A federal gun probe erupted into a manhunt in a rural stretch of Valrico on Monday, as authorities attempted to arrest a man accused of building unregistered destructive devices as part of an end-of-times plan to kill government agents.
Martin Howard Winters, 55, remained at large late Monday. He and five other people were indicted June 5 by a federal grand jury on sealed charges that arose from an investigation of a group called the River Otter Preppers, which Winters headed, according to court records.
The destructive devices — metal tubes designed to fire 12-gauge shotgun shells — were intended to function as booby traps, according to a 24-page search warrant affidavit that lays out the government's case.
Winters and the River Otter Preppers "are preparing for an end-of-times event as prophesied by the Book of Revelations in the Bible which he believes will occur in the near future," the affidavit states, "which will require individuals to rely on themselves for food and protection from other individuals and the federal government."
Last October, Winters told an FBI undercover employee that he had spent $200,000 on his preparations and that he had buried 60 AR-15 firearms in four barrels in the ground, the record states.
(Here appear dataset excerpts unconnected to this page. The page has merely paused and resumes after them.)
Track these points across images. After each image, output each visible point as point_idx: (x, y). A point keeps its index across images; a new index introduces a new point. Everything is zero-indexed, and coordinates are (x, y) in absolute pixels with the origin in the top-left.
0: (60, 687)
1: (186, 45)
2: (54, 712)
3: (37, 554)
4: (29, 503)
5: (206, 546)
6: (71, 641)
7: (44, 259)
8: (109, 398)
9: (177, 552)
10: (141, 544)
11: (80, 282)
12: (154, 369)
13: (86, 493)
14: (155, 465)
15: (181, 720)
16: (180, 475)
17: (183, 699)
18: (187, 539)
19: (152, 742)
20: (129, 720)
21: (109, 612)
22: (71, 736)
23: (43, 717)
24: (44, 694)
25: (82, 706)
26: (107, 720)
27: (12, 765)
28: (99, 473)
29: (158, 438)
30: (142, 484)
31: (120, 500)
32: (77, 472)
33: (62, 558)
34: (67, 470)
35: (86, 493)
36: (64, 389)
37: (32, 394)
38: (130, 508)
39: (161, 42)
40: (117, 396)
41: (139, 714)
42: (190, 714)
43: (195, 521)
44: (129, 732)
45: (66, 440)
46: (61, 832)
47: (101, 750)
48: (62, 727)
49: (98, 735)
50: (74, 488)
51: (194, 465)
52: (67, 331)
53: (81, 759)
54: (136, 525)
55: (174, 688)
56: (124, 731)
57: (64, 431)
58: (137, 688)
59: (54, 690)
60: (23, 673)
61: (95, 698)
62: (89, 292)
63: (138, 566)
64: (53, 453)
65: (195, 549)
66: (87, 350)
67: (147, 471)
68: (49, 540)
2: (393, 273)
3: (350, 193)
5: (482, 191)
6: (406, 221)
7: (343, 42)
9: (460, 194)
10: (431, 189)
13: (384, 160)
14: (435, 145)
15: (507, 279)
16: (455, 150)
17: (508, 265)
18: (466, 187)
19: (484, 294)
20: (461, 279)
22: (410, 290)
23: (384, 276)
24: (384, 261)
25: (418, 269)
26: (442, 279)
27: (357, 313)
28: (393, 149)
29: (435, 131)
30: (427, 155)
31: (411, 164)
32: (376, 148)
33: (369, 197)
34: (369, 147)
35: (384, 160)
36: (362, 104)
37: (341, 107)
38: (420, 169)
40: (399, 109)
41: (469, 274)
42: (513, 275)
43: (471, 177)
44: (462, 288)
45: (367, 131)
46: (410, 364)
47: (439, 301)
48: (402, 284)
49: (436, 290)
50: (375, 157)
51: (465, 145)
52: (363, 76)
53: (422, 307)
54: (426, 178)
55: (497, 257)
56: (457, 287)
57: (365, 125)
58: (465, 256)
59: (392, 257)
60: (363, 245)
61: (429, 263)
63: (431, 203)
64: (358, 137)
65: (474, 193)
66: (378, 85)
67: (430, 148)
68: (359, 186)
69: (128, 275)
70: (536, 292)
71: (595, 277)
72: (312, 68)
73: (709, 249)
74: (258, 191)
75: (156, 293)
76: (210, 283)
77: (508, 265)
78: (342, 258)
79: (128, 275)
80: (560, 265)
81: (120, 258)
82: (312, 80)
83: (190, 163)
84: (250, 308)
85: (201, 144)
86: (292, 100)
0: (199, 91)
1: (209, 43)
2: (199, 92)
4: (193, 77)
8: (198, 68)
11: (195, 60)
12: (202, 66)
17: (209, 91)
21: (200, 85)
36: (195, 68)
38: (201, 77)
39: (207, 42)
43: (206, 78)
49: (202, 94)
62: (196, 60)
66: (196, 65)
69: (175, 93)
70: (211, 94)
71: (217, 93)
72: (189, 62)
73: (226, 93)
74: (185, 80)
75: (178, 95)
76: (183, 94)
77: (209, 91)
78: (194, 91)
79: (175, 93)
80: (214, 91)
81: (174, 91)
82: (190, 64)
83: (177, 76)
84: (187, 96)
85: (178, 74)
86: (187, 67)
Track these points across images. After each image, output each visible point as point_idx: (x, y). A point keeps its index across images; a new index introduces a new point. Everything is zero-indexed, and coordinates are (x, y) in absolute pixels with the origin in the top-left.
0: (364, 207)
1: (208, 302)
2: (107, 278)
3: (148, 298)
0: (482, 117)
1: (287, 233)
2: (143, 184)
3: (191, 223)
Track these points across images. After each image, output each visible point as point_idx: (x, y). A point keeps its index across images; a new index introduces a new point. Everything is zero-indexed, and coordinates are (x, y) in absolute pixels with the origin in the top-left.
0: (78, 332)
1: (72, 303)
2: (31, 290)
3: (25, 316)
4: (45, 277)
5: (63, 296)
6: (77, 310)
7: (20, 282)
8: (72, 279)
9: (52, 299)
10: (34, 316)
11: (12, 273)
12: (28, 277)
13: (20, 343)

They toured the neighborhood, and Winters pointed out bunkers that he keeps on three east Hillsborough County properties, two on Williams Boulevard and one on Spring Road.
He talked about shooting government agents in the back, first snagging them with fishhooks that would pop out of air-pressured pipes mounted on the eaves of porches. "Winters will then shoot the agents while they are entangled in the hooks," Special Agent Ronald Monaco wrote in the affidavit.
An unidentified FBI employee spent months in talks with Winters and wrote that he also talked of shooting tanks of propane gas to kill government agents as they entered his property.
The indictments, kept secret until Monday, also name Michael Bonta, 49; Jason Swain, 33; Nicholas Hall, 23; James Beebe, 56; and Desiree Beebe, 23. Bonta, like Winters, was charged with crimes related to the homemade destructive devices. The others were charged with being felons in possession of firearms and making false statements.
Only Winters was still free late Monday. He fled in his vehicle when agents arrived, and he then disappeared into a wooded area, the FBI said.
"We're hoping for a peaceful resolution to this," said FBI spokesman David Couvertier. "Nobody's looking to do him any harm."
In 2011, Winters was featured in a Tampa Bay Times story about a 130-foot flagpole he had erected on his 10-acre Valrico homestead. At the time, Winters said residents in his Williams Boulevard neighborhood supported the project and that many volunteered time and labor. He said he was motivated to complete the project out of respect for soldiers serving overseas.
"I did it because I have respect for the people who die for you," Winters said.